***** Input data
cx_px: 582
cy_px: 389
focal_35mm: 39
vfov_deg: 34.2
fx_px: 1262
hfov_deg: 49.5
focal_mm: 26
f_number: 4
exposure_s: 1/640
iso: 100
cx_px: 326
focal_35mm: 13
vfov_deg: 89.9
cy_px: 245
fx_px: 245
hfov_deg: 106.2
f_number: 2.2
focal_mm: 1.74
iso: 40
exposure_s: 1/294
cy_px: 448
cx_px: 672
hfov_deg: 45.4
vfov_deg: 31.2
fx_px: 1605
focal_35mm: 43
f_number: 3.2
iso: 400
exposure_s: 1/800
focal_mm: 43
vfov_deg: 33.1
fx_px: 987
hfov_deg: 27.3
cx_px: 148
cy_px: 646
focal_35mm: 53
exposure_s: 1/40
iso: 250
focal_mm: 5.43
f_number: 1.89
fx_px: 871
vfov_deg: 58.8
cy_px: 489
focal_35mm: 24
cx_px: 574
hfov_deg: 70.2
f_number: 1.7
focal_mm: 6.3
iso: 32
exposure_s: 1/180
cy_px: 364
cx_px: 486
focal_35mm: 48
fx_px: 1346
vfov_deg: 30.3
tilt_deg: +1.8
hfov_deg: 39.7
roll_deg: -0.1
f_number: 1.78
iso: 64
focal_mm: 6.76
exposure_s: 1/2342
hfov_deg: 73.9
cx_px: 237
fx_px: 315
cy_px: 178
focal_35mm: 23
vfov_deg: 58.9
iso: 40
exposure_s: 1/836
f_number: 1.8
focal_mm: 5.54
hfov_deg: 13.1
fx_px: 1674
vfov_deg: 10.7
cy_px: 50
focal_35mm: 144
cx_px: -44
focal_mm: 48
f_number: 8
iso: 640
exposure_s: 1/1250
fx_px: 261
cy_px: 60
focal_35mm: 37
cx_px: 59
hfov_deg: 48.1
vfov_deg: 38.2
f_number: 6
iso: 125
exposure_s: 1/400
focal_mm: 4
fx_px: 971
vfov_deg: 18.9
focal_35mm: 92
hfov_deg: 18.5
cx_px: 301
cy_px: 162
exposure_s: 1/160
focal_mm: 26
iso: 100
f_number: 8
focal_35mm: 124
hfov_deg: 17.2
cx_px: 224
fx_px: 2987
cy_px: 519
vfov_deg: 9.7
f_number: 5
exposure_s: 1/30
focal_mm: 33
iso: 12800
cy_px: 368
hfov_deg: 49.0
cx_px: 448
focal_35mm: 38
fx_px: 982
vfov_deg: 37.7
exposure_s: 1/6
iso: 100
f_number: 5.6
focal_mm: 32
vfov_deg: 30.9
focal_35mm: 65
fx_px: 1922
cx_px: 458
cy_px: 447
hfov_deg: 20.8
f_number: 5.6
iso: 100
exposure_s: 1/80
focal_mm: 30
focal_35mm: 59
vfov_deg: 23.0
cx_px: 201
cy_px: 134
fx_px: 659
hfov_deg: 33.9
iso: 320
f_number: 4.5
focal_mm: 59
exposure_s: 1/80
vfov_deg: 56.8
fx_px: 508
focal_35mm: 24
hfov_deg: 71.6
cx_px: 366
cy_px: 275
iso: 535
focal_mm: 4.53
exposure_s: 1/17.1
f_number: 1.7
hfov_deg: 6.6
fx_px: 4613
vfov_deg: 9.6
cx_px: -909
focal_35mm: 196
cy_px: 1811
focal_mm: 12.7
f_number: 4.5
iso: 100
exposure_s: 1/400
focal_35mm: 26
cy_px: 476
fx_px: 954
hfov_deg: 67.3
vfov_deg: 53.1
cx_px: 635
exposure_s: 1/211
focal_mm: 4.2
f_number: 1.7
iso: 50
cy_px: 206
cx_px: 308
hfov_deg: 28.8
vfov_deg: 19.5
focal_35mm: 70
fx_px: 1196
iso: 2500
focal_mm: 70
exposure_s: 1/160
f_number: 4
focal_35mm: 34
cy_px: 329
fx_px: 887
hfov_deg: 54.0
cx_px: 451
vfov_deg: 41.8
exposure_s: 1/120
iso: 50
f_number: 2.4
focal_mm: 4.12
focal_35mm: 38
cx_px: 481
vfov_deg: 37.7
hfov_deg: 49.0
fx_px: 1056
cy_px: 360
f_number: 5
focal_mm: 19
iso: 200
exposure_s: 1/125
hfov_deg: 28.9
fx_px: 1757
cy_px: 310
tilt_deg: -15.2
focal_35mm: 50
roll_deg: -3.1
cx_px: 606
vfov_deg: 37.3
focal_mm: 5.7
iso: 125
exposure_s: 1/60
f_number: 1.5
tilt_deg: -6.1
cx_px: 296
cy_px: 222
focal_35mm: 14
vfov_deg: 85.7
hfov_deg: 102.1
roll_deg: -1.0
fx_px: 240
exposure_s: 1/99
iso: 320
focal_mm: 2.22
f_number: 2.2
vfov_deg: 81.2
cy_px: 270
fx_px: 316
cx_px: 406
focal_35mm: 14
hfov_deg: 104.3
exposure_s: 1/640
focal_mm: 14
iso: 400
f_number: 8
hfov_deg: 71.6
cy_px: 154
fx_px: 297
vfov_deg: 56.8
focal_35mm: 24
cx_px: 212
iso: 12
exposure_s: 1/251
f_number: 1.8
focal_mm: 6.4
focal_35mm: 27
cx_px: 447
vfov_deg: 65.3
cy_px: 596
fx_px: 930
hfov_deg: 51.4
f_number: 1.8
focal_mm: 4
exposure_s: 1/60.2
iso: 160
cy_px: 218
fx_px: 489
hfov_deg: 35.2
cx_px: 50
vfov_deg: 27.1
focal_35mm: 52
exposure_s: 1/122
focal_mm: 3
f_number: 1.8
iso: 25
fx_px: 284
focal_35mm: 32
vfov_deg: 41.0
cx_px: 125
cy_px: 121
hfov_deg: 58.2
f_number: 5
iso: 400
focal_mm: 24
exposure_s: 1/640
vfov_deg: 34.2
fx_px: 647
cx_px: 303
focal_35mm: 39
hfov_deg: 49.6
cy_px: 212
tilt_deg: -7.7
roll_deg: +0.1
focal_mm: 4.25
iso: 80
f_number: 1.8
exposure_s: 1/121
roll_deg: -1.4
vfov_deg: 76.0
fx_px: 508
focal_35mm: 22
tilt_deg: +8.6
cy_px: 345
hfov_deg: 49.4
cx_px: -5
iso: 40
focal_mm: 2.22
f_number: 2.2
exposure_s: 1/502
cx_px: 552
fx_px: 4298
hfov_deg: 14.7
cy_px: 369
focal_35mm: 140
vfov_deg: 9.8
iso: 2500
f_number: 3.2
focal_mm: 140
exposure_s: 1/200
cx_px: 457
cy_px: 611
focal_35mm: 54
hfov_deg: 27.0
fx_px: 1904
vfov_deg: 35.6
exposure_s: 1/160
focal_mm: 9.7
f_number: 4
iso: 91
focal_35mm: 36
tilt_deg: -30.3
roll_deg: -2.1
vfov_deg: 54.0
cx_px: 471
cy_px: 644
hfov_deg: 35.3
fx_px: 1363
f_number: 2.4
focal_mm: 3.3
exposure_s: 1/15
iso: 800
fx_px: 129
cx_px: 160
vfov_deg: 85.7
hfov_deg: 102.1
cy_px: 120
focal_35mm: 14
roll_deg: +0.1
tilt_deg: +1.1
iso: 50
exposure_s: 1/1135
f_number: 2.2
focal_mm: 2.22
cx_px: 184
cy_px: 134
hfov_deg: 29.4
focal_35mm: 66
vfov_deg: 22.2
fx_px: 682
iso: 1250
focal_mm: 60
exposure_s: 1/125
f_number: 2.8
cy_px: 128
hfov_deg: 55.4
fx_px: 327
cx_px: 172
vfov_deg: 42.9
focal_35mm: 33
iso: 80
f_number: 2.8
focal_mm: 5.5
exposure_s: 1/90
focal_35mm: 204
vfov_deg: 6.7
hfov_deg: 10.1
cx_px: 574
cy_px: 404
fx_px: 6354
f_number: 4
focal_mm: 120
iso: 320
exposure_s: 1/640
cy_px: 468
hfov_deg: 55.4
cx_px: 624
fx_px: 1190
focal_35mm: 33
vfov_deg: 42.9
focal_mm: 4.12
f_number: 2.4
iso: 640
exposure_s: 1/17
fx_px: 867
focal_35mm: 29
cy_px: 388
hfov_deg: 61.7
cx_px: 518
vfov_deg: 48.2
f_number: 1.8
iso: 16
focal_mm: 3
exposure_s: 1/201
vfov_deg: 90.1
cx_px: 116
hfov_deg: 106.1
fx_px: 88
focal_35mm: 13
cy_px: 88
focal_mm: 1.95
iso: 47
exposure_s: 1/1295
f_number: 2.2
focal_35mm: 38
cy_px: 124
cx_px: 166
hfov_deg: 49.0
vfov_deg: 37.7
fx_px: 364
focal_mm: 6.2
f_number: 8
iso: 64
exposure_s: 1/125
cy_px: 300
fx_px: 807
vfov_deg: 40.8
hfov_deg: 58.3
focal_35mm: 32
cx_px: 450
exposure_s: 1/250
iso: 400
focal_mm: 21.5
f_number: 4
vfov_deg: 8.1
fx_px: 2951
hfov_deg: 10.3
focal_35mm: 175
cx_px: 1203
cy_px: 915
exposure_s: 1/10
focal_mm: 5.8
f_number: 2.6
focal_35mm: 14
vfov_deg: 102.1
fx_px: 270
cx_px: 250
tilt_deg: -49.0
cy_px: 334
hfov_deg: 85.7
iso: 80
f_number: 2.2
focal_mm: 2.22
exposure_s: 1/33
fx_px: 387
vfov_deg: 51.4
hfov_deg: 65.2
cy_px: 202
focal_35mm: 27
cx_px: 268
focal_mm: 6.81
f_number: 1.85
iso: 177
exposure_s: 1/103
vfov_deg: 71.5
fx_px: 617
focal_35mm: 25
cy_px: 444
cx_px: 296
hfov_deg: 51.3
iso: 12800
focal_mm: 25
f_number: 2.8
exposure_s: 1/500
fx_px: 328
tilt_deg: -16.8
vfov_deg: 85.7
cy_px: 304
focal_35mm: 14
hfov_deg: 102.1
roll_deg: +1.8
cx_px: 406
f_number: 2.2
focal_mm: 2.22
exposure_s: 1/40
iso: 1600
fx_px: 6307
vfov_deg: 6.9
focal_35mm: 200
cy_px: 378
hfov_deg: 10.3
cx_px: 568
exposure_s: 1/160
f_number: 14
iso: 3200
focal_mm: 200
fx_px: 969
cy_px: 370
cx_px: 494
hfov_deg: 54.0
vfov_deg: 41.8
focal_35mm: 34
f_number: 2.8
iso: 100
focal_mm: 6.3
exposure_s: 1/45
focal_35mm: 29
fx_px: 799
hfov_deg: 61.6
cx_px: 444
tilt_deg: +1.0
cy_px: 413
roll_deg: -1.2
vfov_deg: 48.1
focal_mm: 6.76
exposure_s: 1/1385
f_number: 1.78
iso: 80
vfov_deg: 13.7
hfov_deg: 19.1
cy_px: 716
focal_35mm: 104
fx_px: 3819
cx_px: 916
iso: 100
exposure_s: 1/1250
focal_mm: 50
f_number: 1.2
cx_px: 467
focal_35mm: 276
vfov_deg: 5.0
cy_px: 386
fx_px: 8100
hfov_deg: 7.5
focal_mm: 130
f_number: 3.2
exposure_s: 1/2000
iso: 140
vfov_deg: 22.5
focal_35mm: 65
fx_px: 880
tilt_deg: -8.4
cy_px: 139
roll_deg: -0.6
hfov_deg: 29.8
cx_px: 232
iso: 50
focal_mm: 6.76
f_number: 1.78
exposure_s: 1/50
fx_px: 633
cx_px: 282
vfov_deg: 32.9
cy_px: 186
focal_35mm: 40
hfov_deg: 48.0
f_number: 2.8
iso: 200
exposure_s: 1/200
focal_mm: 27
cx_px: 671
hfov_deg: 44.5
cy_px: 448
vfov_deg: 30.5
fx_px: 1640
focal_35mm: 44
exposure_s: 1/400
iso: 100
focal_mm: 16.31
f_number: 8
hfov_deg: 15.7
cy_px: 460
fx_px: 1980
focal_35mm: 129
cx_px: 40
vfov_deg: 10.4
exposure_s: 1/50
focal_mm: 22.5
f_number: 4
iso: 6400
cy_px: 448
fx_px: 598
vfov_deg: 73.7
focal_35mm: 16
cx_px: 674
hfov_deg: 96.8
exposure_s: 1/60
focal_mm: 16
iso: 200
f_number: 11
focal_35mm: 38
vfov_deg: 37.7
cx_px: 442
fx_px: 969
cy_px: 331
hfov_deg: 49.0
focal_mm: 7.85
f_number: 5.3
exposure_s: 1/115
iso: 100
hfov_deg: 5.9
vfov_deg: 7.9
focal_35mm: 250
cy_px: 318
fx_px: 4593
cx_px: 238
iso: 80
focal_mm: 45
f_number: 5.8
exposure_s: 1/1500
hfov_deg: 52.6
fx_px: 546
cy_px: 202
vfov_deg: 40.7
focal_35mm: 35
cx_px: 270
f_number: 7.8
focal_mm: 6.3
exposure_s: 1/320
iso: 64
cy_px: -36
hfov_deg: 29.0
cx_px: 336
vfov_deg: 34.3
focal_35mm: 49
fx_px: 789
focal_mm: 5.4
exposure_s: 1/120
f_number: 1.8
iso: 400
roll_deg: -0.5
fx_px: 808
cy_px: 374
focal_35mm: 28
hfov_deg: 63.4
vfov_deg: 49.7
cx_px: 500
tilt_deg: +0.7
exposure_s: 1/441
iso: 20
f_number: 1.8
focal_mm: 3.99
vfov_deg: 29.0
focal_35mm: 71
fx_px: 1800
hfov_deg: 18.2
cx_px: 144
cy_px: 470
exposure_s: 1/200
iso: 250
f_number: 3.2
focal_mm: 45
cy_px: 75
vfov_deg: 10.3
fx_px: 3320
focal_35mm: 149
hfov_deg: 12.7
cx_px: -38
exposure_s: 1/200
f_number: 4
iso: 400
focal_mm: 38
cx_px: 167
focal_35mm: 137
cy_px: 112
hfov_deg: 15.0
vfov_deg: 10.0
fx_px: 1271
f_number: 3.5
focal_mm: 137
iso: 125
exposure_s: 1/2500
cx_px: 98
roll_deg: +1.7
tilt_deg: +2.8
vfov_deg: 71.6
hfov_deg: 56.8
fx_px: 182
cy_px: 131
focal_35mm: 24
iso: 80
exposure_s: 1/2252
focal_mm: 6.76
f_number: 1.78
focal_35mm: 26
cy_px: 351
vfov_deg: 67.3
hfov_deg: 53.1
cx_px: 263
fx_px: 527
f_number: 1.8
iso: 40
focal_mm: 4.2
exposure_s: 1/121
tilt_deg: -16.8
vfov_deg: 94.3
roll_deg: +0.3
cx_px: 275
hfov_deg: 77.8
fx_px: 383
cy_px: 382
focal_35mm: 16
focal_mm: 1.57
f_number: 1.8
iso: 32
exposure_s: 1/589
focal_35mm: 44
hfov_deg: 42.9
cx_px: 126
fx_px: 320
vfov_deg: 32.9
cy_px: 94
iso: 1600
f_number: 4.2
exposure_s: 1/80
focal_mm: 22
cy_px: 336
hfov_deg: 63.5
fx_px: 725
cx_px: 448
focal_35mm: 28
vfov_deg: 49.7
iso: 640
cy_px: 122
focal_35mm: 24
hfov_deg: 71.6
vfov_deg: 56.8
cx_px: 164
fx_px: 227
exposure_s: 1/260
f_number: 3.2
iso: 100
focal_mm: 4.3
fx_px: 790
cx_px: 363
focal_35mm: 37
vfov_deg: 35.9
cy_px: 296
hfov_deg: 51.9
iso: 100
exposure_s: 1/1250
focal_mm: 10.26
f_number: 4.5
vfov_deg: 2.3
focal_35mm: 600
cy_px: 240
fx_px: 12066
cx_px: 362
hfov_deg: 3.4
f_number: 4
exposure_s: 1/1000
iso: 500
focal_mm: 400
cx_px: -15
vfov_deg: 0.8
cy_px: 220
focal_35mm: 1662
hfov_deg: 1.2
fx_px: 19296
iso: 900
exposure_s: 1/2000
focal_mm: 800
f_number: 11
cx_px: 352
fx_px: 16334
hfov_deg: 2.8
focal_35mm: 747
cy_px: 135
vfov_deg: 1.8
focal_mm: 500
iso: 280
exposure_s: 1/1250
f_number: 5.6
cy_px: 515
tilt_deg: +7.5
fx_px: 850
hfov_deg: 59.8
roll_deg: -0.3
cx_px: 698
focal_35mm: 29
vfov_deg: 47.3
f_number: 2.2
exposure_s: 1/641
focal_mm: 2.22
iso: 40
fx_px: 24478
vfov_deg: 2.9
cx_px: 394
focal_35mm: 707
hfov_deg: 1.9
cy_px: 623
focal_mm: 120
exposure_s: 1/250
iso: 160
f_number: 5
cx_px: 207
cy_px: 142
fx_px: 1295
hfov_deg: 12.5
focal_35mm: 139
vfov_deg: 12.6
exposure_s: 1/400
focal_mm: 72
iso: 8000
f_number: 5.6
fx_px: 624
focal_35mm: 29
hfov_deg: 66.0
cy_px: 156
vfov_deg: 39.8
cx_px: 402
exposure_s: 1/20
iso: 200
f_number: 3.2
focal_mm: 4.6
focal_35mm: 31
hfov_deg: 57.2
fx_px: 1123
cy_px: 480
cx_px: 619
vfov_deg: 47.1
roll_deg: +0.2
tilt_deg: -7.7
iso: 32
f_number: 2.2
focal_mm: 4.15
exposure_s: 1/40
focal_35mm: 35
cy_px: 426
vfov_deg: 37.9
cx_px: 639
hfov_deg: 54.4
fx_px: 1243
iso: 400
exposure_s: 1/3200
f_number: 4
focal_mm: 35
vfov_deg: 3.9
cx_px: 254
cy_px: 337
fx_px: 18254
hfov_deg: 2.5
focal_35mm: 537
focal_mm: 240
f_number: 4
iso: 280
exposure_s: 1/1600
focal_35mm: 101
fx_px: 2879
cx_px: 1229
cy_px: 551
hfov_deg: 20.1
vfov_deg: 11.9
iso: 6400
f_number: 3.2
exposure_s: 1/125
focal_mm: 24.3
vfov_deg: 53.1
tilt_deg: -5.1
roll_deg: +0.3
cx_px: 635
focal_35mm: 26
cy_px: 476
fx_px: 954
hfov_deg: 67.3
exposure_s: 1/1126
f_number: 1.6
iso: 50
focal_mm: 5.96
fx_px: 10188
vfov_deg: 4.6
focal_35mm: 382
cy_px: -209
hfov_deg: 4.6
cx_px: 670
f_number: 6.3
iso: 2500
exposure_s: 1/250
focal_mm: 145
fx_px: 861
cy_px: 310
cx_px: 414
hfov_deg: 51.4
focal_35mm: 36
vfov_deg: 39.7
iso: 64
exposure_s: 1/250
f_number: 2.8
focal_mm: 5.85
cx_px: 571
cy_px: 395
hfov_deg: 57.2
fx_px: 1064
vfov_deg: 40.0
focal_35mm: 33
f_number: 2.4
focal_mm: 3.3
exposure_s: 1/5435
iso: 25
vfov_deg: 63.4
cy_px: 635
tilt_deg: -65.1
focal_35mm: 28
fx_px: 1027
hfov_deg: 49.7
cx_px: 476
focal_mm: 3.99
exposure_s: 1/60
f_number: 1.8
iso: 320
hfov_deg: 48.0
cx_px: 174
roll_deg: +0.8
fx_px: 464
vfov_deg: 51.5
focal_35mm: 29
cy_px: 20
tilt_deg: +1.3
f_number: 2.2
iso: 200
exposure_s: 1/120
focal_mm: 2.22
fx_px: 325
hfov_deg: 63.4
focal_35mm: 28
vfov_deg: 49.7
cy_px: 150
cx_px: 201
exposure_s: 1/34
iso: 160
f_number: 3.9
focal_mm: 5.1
**********
Your instructions:
Please print verbatim each line from the first line of the entries above to the line that contains "exposure_s: 1/180", inclusive, and nothing more.

Solution for this exercise:
cx_px: 582
cy_px: 389
focal_35mm: 39
vfov_deg: 34.2
fx_px: 1262
hfov_deg: 49.5
focal_mm: 26
f_number: 4
exposure_s: 1/640
iso: 100
cx_px: 326
focal_35mm: 13
vfov_deg: 89.9
cy_px: 245
fx_px: 245
hfov_deg: 106.2
f_number: 2.2
focal_mm: 1.74
iso: 40
exposure_s: 1/294
cy_px: 448
cx_px: 672
hfov_deg: 45.4
vfov_deg: 31.2
fx_px: 1605
focal_35mm: 43
f_number: 3.2
iso: 400
exposure_s: 1/800
focal_mm: 43
vfov_deg: 33.1
fx_px: 987
hfov_deg: 27.3
cx_px: 148
cy_px: 646
focal_35mm: 53
exposure_s: 1/40
iso: 250
focal_mm: 5.43
f_number: 1.89
fx_px: 871
vfov_deg: 58.8
cy_px: 489
focal_35mm: 24
cx_px: 574
hfov_deg: 70.2
f_number: 1.7
focal_mm: 6.3
iso: 32
exposure_s: 1/180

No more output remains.